◆ What is required: Reproduce every line of the listing below without changes, leaving out the pictures.

◆ Stored data:
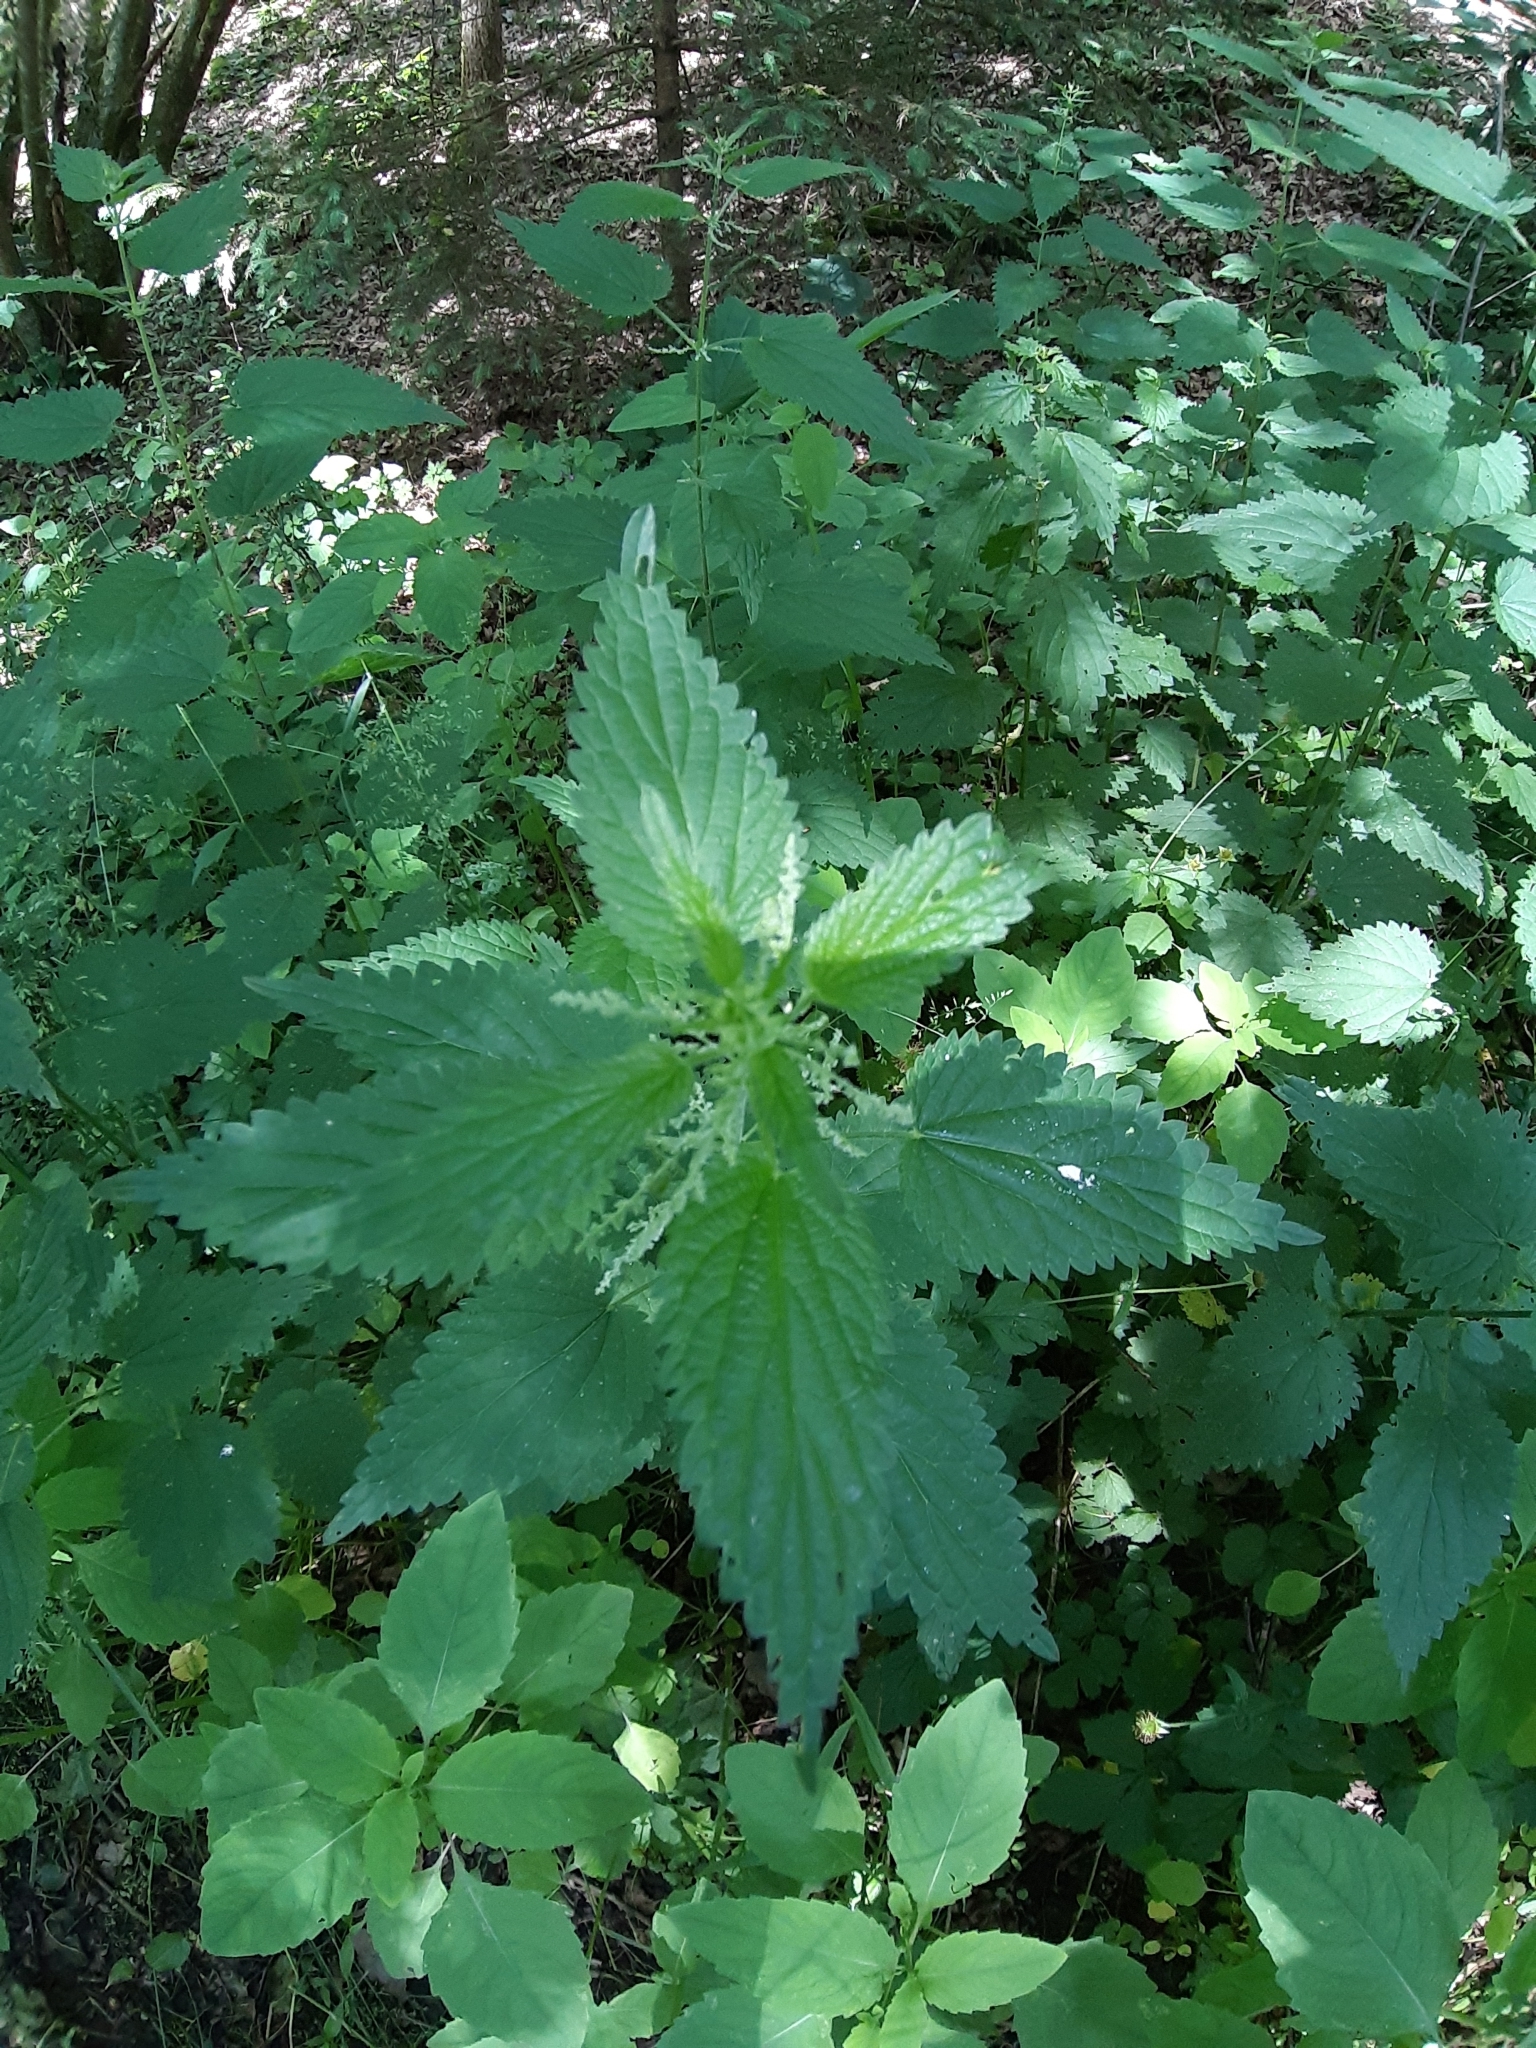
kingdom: Plantae
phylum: Tracheophyta
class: Magnoliopsida
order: Rosales
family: Urticaceae
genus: Urtica
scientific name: Urtica dioica
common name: Common nettle
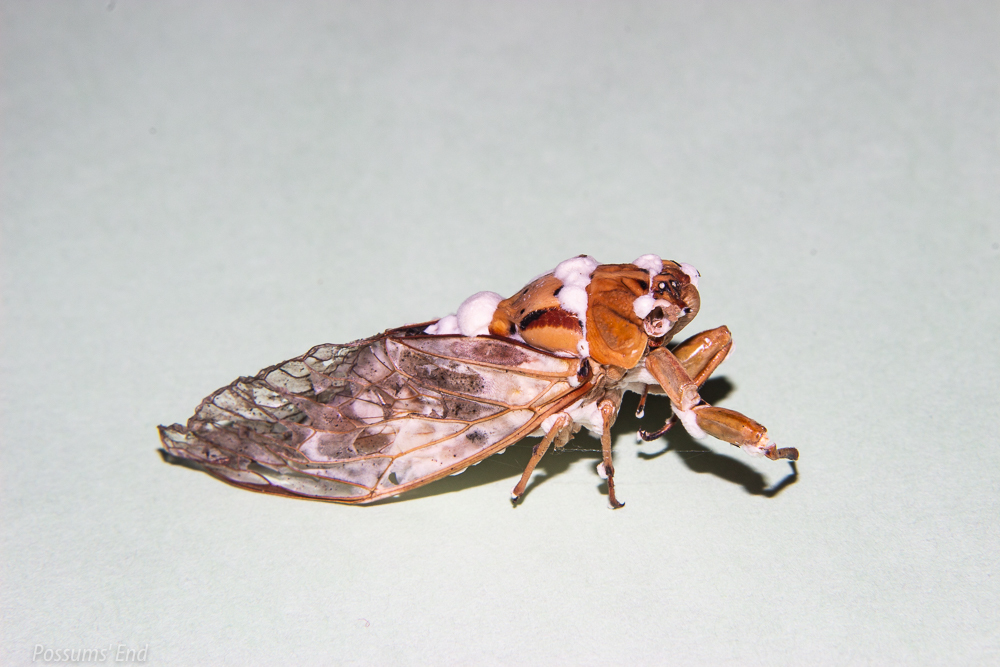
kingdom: Fungi
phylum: Ascomycota
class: Sordariomycetes
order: Hypocreales
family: Cordycipitaceae
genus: Beauveria
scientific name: Beauveria bassiana
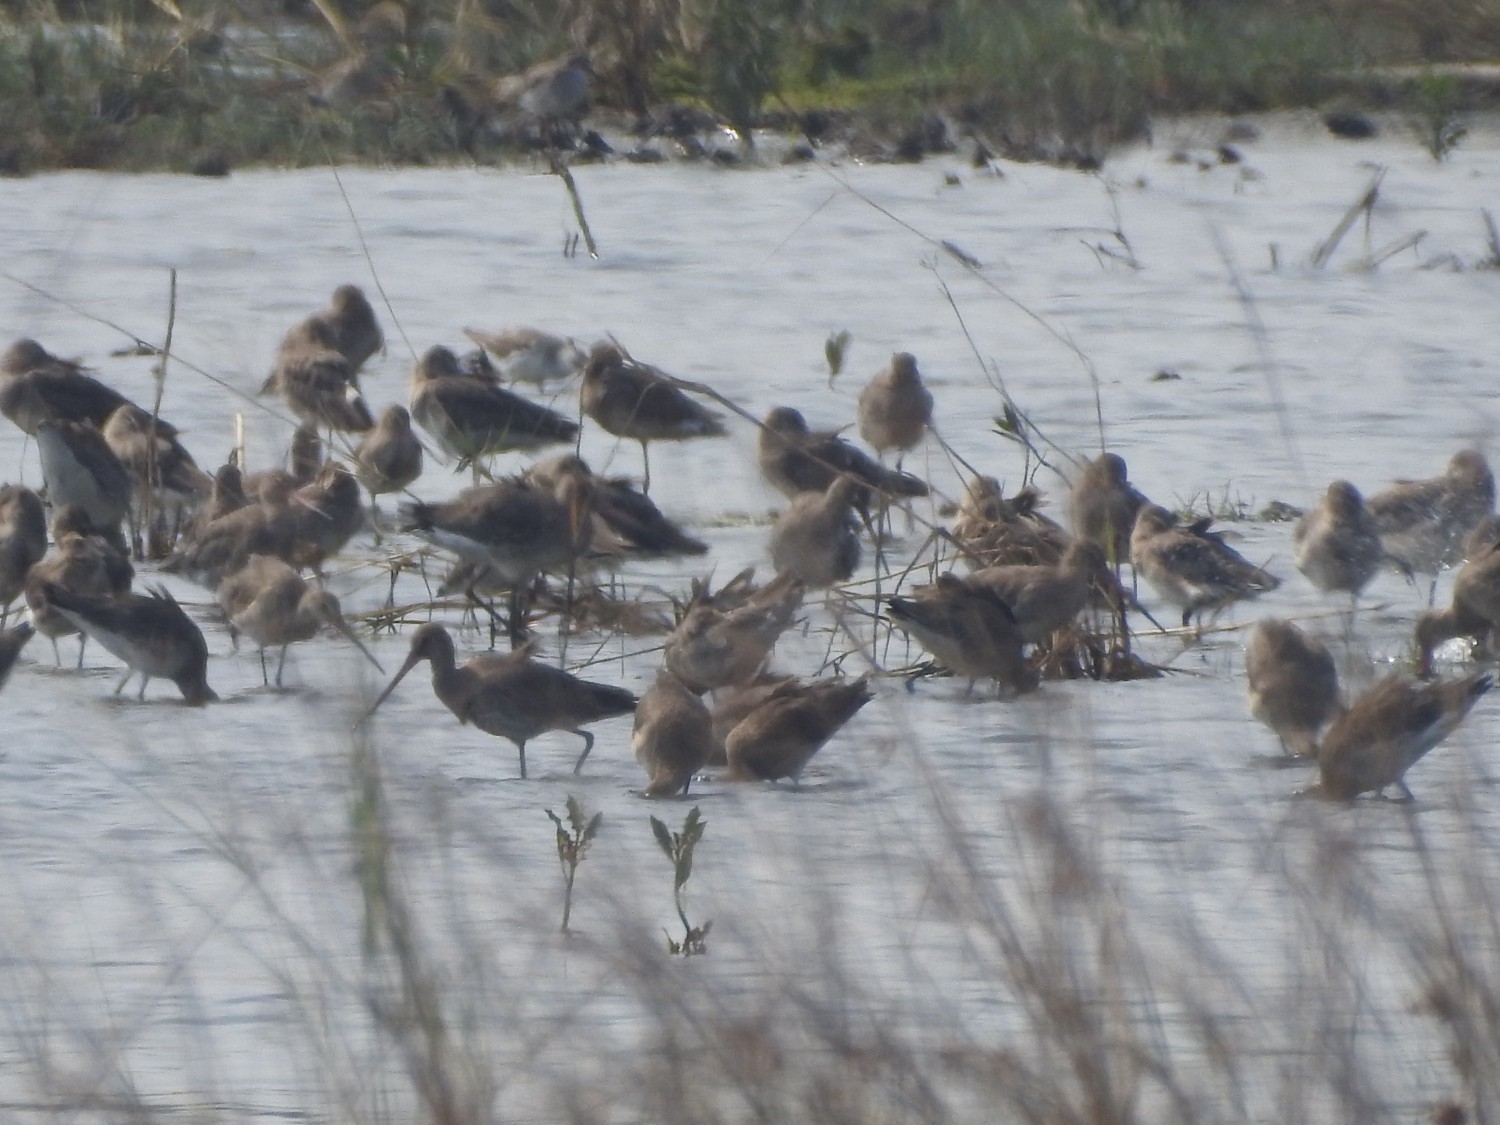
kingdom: Animalia
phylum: Chordata
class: Aves
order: Charadriiformes
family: Scolopacidae
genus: Limosa
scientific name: Limosa limosa
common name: Black-tailed godwit
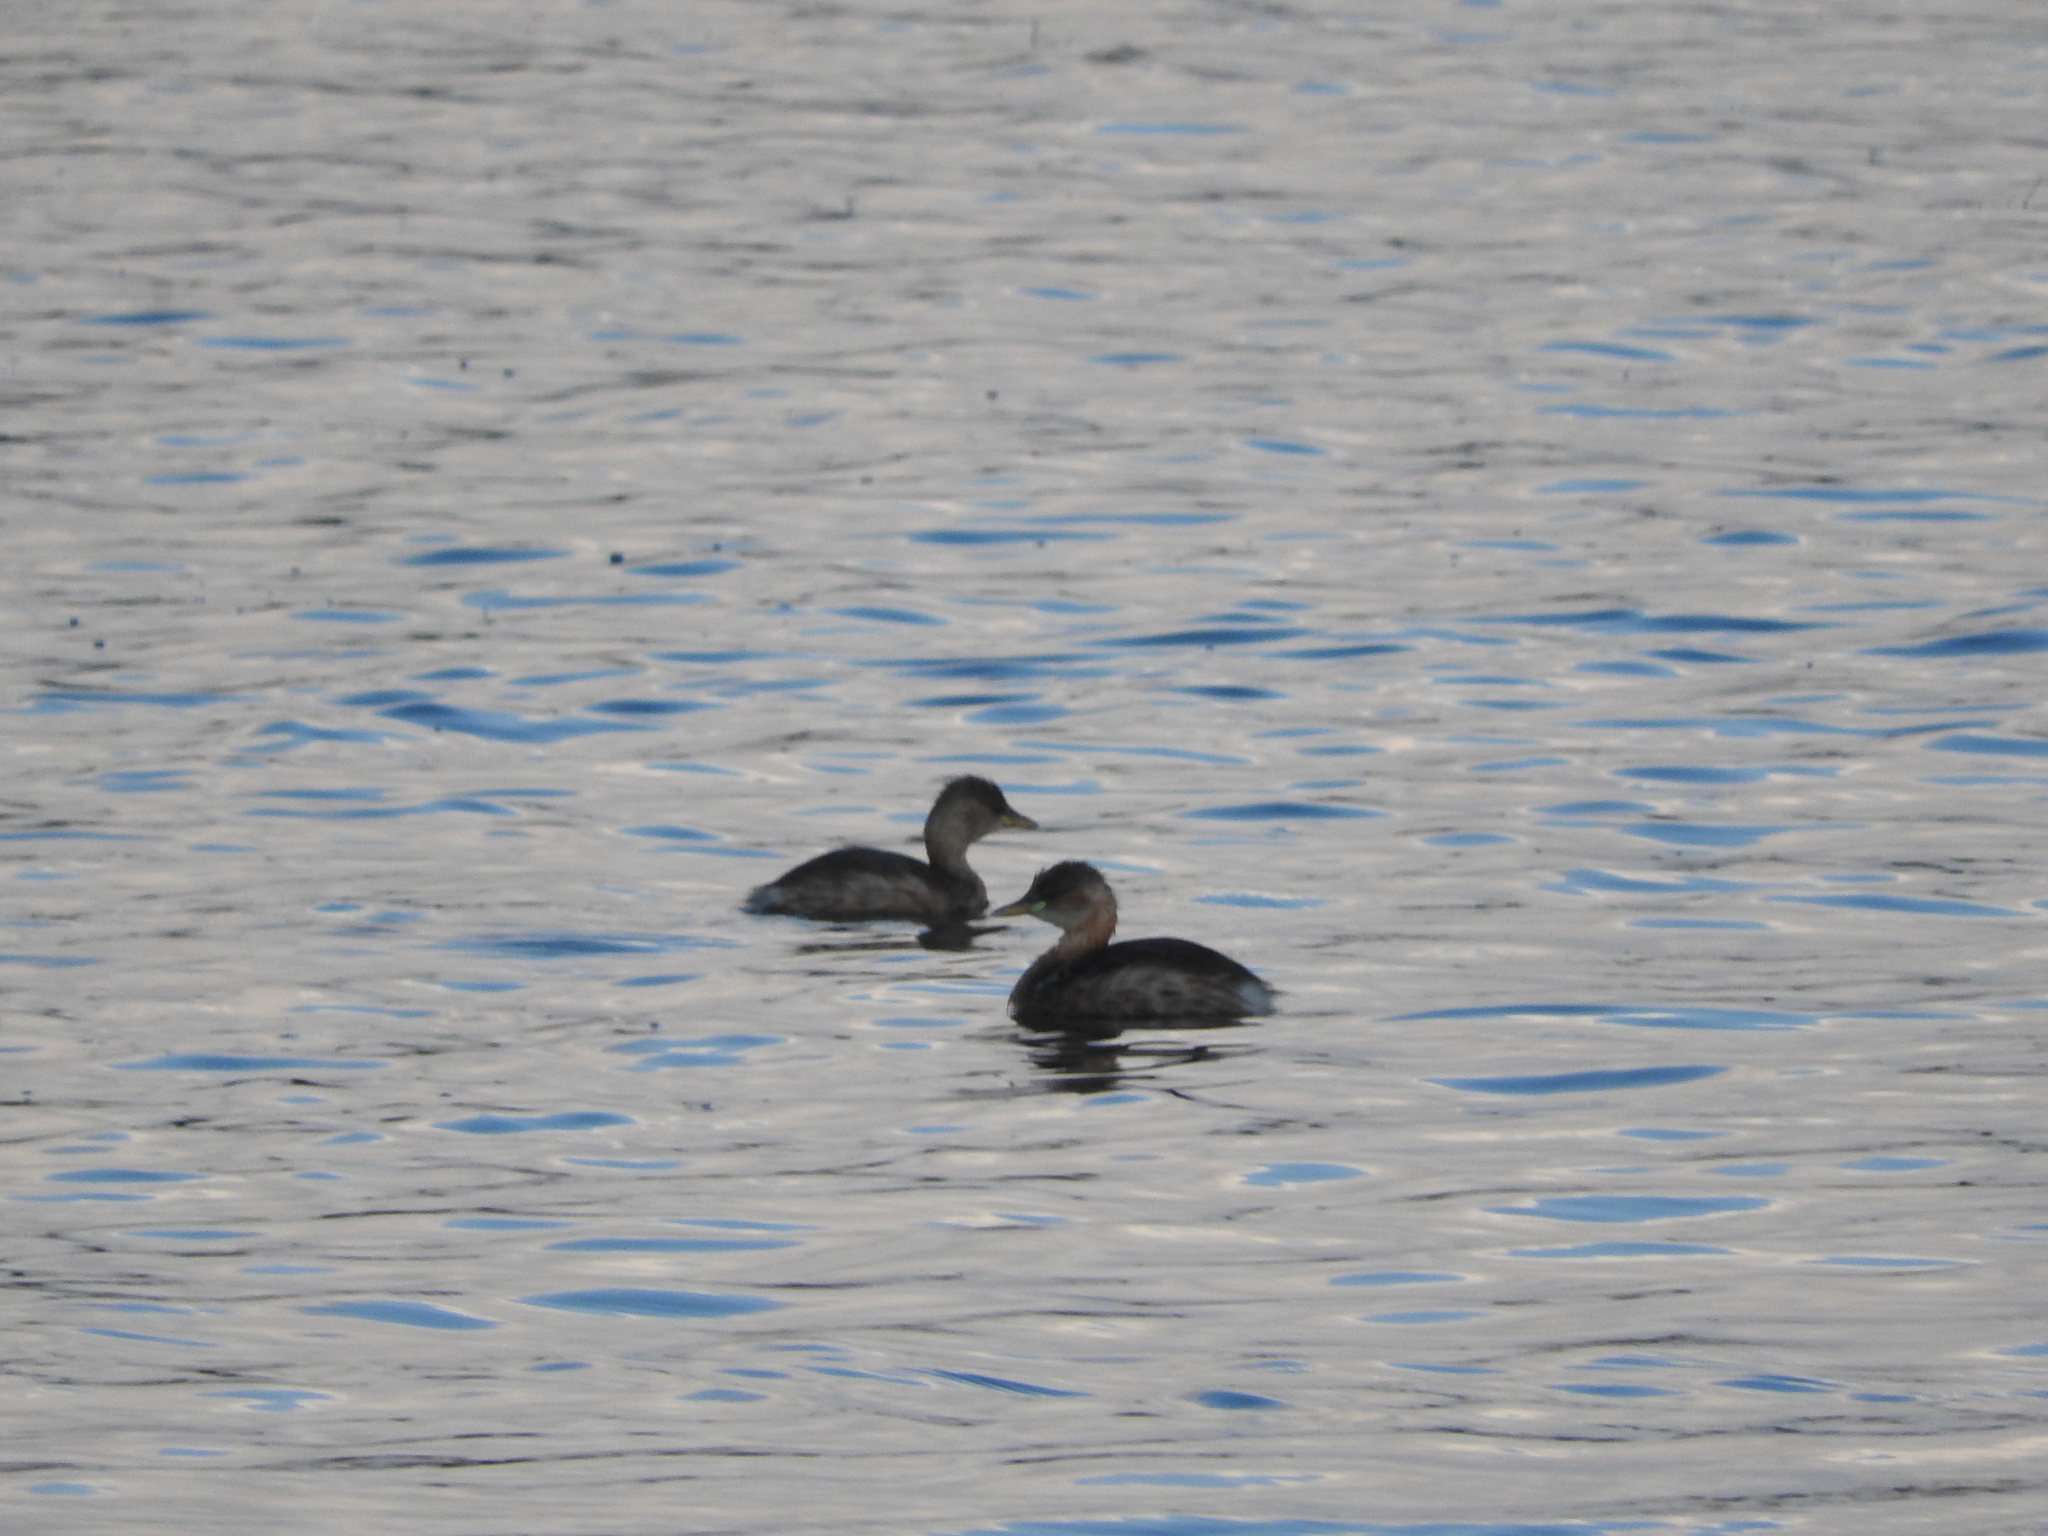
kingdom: Animalia
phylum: Chordata
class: Aves
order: Podicipediformes
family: Podicipedidae
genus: Tachybaptus
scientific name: Tachybaptus ruficollis
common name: Little grebe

◆ Correct answer:
kingdom: Plantae
phylum: Tracheophyta
class: Magnoliopsida
order: Rosales
family: Urticaceae
genus: Urtica
scientific name: Urtica dioica
common name: Common nettle
kingdom: Fungi
phylum: Ascomycota
class: Sordariomycetes
order: Hypocreales
family: Cordycipitaceae
genus: Beauveria
scientific name: Beauveria bassiana
kingdom: Animalia
phylum: Chordata
class: Aves
order: Charadriiformes
family: Scolopacidae
genus: Limosa
scientific name: Limosa limosa
common name: Black-tailed godwit
kingdom: Animalia
phylum: Chordata
class: Aves
order: Podicipediformes
family: Podicipedidae
genus: Tachybaptus
scientific name: Tachybaptus ruficollis
common name: Little grebe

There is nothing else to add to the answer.